■ TEXTE SOURCE ■
********************
Louis-Philippe doit malgré tout se marier, il en va de la pérennité de sa lignée. Il part alors en Sicile pour faire la cour à sa cousine Marie-Amélie de Bourbon-Siciles et l’épouse le 25 novembre 1809 à Palerme. Ensemble, ils ont dix enfants entre 1810 et 1824. 

Au moment de la restauration de Louis XVIII, Louis-Philippe et sa famille reviennent vivre en France. Mais le roi n’apprécie guère sa popularité grandissante. Le désormais duc d’Orléans se tourne à nouveau vers l’Angleterre et s’établie dans l’ancienne résidence du gouverneur Pitt à Twickenham. Cette demeure sera si marquée par son passage qu’elle portera ensuite le nom d’Orleans House. Avec son épouse, il continue à fréquenter la famille royale britannique et leurs proches comme le Prince Régent, les ducs de Clarence, d’York ou encore de Cambridge. En 1816, ils sont reçus par Léopold de Saxe-Cobourg-Gotha et la princesse Charlotte dans leur résidence de Claremont où une fête pour les 21 ans de Marie-Amélie est organisée. La princesse Charlotte n’est autre que l’héritière de la Couronne anglaise. Dans son journal, Marie-Amélie note « la maison, située sur une élévation au milieu du parc, est vaste et commode ». Elle était loin de se douter que trente-deux ans plus tard, elle s’y installerait avec les siens pour vivre ses dernières années.

 

Louis-Philippe en Grande-Bretagne : entre espoir et désillusion

Louis-Philippe devient en 1830 le premier roi des Français. Mais après dix-huit ans de règne, la révolution le pousse à abdiquer. Quand le danger guette les Orléans, la reine Victoria écrit une lettre qu’elle transmet à l’ambassadeur britannique à Paris. Elle lui ordonne d’organiser la fuite de la famille royale vers ses îles. Victoria connaît bien les Orléans. Ils se sont rencontrés à trois reprises par le passé. En 1843, le roi anglophile avait accueilli Victoria et le prince Albert en son domaine familial d’Eu pour rapprocher la France avec le Royaume-Uni. Cette visite secrète fut un triomphe. Louis-Philippe avait 70 ans, quand Victoria en avait 24. Elle fut tout de suite admirative de ce grand homme charismatique qu’elle voyait tel un oncle affectueux, d’autant qu’ils ont des liens familiaux étroits grâce aux Saxe-Cobourg-Gotha. Un an plus tard, le roi des Français se rendit officiellement à Windsor où il fut fait chevalier de l’ordre de la Jarretière. Et en 1845, la reine Victoria a renouvelé son attachement pour le souverain en lui rendant une dernière visite à Eu.
********************
■ TRAVAIL À FAIRE ■
A – D'après le texte sur Louis-Philippe, à quelle date et dans quelle ville épouse-t-il Marie-Amélie de Bourbon-Siciles ?
B – Reprenez le texte sur Louis-Philippe à partir de sa dernière phrase et rédigez-en la suite.

■ ITEMS PRÉSENTÉS ■
********************
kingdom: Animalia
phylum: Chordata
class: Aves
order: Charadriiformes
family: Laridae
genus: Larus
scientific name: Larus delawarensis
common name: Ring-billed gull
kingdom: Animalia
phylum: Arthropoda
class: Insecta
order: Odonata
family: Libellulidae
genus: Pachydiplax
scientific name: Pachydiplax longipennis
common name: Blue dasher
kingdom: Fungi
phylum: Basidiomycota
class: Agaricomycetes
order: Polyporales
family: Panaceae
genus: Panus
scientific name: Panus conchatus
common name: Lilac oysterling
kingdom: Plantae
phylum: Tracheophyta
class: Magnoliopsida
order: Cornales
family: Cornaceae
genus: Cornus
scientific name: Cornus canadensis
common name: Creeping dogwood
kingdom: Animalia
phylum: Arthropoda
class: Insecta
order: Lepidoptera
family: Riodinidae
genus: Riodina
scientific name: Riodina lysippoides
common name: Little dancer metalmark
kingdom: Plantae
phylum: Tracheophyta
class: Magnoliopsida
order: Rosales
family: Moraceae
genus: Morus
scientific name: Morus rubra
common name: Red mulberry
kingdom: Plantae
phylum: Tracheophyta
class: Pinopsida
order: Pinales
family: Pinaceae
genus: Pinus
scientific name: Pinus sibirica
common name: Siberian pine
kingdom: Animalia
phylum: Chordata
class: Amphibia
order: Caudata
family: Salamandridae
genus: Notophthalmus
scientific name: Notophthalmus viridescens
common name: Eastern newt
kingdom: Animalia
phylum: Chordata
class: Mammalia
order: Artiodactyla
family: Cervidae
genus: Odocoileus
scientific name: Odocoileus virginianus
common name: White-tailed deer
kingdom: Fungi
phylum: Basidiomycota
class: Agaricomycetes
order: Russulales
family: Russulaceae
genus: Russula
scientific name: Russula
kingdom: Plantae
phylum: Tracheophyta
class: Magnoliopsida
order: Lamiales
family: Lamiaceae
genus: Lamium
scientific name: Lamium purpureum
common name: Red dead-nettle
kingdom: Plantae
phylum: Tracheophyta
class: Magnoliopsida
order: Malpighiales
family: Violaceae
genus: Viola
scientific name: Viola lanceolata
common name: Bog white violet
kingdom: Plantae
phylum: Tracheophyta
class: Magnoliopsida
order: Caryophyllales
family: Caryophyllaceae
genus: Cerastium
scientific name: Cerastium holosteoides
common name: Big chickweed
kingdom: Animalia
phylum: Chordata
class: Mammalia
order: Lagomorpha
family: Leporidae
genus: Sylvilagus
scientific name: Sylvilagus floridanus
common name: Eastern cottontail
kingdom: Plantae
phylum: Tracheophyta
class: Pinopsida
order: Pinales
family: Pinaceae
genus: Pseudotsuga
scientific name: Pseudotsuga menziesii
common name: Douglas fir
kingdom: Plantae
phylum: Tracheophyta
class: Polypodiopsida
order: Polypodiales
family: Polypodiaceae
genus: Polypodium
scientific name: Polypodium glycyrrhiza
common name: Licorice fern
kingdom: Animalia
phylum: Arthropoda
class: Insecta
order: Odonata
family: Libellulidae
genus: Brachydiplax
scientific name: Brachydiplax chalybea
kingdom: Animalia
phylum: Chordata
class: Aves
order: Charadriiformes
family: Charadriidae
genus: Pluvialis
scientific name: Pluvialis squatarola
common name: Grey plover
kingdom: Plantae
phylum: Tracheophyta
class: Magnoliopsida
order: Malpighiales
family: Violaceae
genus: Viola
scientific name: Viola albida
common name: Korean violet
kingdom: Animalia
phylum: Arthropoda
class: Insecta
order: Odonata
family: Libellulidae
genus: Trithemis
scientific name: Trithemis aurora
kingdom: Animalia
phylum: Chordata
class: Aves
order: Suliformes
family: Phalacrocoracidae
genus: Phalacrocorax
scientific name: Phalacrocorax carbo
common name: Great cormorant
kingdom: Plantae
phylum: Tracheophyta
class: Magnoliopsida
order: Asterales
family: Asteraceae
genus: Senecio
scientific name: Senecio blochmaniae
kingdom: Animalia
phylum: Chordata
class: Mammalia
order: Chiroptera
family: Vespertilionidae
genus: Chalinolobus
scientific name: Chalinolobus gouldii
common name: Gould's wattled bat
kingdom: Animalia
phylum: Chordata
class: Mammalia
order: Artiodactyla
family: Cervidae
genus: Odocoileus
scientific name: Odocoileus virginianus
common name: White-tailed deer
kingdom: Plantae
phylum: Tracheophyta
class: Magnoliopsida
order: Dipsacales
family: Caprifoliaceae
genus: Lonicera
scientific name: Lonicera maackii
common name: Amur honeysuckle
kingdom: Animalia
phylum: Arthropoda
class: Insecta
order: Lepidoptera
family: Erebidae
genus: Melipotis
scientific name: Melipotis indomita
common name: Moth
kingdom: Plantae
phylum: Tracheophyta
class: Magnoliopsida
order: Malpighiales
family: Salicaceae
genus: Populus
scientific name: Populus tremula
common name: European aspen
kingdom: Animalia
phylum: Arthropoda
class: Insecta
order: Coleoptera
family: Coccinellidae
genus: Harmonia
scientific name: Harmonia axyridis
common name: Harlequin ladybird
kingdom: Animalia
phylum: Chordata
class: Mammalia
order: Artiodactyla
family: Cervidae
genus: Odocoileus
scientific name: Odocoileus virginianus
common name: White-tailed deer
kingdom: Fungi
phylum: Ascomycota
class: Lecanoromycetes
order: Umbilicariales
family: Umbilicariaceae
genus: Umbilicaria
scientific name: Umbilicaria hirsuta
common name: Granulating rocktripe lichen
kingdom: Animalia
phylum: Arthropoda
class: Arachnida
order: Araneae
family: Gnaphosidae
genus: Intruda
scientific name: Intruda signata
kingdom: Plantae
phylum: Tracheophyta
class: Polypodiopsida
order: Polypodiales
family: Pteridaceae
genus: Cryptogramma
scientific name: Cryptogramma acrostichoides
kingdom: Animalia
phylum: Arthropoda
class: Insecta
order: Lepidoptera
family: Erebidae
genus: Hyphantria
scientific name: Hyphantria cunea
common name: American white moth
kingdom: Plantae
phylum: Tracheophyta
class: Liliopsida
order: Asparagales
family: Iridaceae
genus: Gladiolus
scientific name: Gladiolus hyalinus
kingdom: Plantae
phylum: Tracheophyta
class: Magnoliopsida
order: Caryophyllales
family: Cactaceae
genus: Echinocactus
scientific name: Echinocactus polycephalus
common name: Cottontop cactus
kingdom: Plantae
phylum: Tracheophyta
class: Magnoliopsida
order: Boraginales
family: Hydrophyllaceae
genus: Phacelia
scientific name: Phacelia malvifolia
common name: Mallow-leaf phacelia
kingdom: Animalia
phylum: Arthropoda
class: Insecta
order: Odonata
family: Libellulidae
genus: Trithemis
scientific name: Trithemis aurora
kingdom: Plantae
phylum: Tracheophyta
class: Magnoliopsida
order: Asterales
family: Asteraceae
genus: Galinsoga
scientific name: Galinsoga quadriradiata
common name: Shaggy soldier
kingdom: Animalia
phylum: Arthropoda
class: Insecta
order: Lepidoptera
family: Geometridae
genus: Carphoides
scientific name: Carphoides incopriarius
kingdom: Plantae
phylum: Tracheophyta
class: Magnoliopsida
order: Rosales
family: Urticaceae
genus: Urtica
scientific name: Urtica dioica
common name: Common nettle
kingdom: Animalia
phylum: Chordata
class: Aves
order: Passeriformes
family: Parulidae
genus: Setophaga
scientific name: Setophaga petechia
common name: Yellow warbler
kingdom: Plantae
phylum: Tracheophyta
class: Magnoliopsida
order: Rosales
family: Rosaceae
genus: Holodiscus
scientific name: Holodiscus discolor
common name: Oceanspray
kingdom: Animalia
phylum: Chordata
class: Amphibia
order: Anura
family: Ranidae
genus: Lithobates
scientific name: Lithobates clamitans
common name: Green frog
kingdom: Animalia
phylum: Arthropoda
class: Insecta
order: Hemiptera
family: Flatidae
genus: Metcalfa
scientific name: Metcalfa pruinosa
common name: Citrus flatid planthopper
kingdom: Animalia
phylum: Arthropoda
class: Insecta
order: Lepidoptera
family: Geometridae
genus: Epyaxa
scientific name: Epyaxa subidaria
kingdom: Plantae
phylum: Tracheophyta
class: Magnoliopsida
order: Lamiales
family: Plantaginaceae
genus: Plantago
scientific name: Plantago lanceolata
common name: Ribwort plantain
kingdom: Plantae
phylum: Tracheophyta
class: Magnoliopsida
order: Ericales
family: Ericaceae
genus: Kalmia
********************
■ RÉSULTATS PAR TÂCHE ■
A – Le 25 novembre 1809, à Palerme.

B –
En cette année 1848, Victoria met à disposition le domaine de Claremont pour permettre aux Orléans de s’établir confortablement en terre britannique. Claremont avait été un cadeau de la nation britannique à Léopold et Charlotte à l’occasion de leur mariage en 1816. C’est entre ces murs que la jeune princesse meurt un an plus tard après avoir donné naissance à un garçon mort-né. Après la mort de Charlotte, Léopold en avait gardé l’usufruit. La reine Victoria lui rendait d’ailleurs souvent visite pendant sa jeunesse et appréciait particulièrement ce domaine. Quand il devient roi des Belges en 1830, il déserte Claremont, et Victoria en profite pour y séjourner régulièrement notamment au moment de ses anniversaires. Léopold avait épousé en secondes noces en 1832 la fille de Louis-Philippe, Louise d’Orléans. Pour son beau-père, il s’accorde avec la reine Victoria à laisser Claremont à son entière disposition.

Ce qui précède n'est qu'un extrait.